Sam straightened. “I’d be willing to bet these men lost their souls long ago.”
“You will not say such things.” The fingers of her right hand clenched in the fabric of her skirt. “They lost their lives because of me.”
“You weren’t even here.”
She shook her head. “It is still because of me.” Her gaze met his. There was no mistaking the anguish in the depths. “If you force me to go with you, you will lose yours, too.”
He’d heard that before. “What makes you think I’m so easy to kill?”
“Easy or hard, when he finds you, you will still be dead.”
“He?”
Her lips clamped closed.
“You might as well tell me.”
“You do not need to know.”
He liked the way she spoke, the syllables coming together in a melodic flow, the accents falling in the wrong places in such a way that made a song out of normally harsh words.

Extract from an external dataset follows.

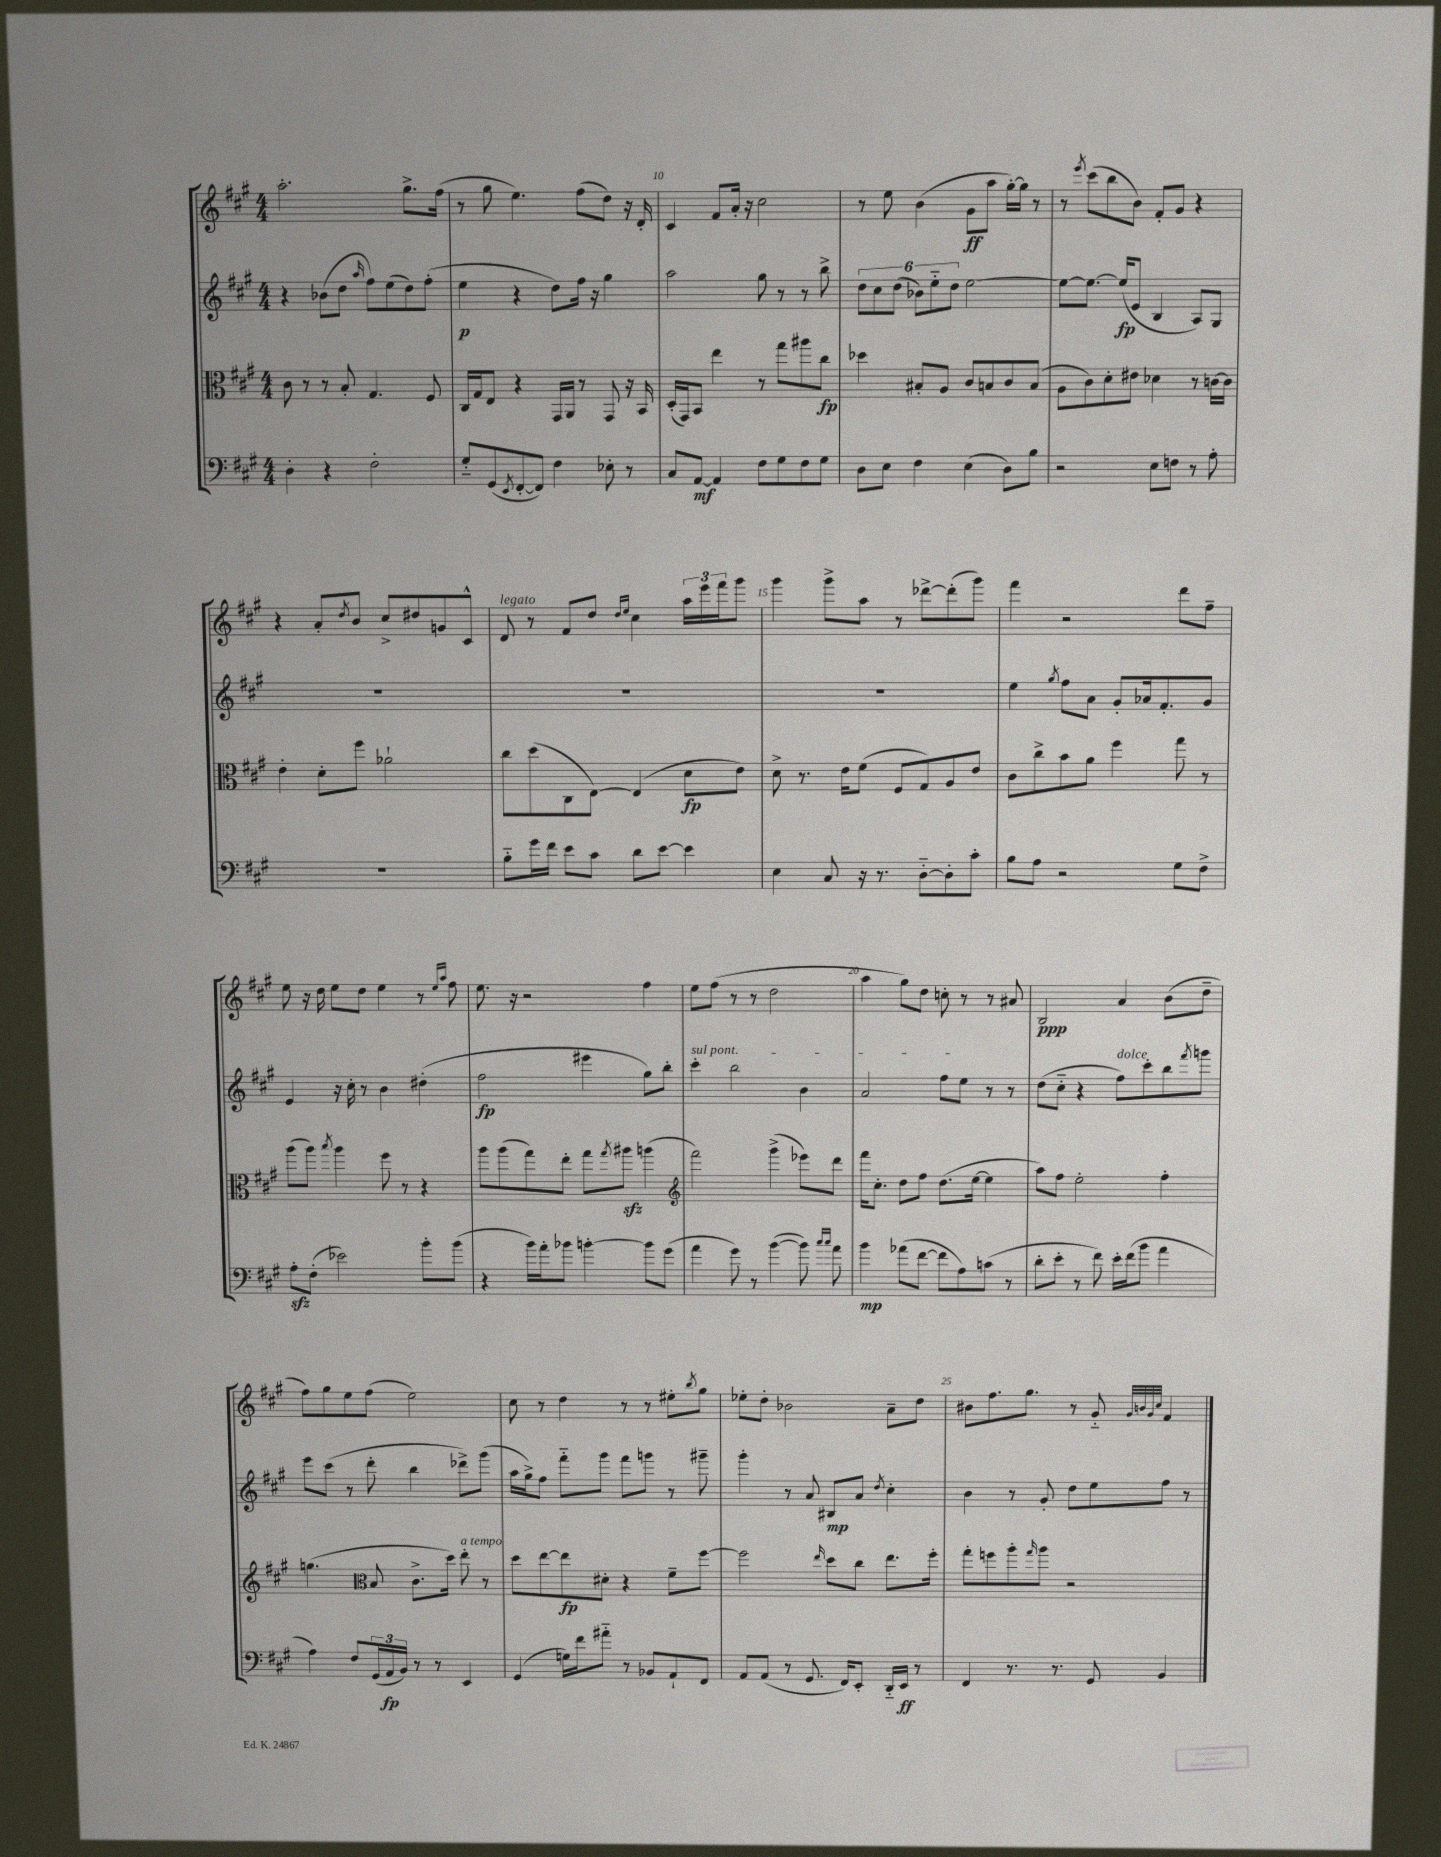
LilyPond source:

“Since we’ll be traveling together, I’d like to know who’s going to be on my tail.”
“I will not allow it.”
“You don’t have a say.”
“Yes. I do.”
Because she thought he couldn’t figure it out. There was only one man in this territory powerful enough to be labeled he. When Sam combined that with the fact that San Antonio was the first large town outside Tejala’s territory, it wasn’t hard to figure out who had her running scared.
He reached for her arm. She stepped back. “I cannot let you be hurt.”
Damn, what happened to thinking he was dangerous?
“Anybody ever tell you you have strange notions?”
From the way she immediately drew her pride around her like a shield, he’d say yes.
“That does not make the ideas wrong.”
No, but it did make them hard to hold on to. “Do you have any belongings?”
She pointed under the wagon bed.
He flexed his shoulder. Shit. “Figures.”
“If I am holding you back, you may just leave.”
“When I leave you’re coming with me.”
“Not unless it is to San Antonio you go.”
Kell growled again. She turned on the dog, pointing her finger. “You, you will behave.”
Kell, being Kell, ignored the command.
Sam folded his arms across his chest and leaned back against the wagon wheel. “You figure out how to make him do that, I’ll take you straight to San Antonio.”